Segundo o advogado, a ideia seria criar um modelo específico de Microempreendedor Individual voltado a famílias atípicas, permitindo geração de renda sem o medo de perder o Benefício de Prestação Continuada (BPC).
“Hoje todo mundo tem medo de acessar o MEI e perder o BPC”, afirmou Mazzei durante a sessão.
A proposta também prevê contribuição reduzida e a possibilidade de garantir uma espécie de proteção futura ao dependente atípico, inclusive com reflexos previdenciários.
Durante a audiência, a senadora Damares Alves afirmou ter ficado surpresa com a sugestão e disse que a ideia poderá ser transformada em projeto de lei.

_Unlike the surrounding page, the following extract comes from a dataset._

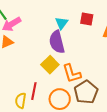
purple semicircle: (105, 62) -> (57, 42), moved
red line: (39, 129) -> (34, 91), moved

“Eu nunca tinha pensado nisso. A possibilidade do autista empreender. Esse é o país do empreendedorismo”, declarou a parlamentar ao comentar a proposta apresentada.
Damares também afirmou que a sugestão deverá ser discutida com integrantes da comissão e assessores legislativos para formatação de um possível texto legal.
A discussão ocorre em meio ao aumento do debate nacional sobre inclusão produtiva de famílias atípicas e dificuldades enfrentadas por mães e responsáveis que dependem do BPC, benefício pago a pessoas com deficiência de baixa renda.
Atualmente, muitas famílias evitam formalizar pequenos negócios ou atividades autônomas por receio de ultrapassar critérios de renda exigidos para manutenção do benefício social.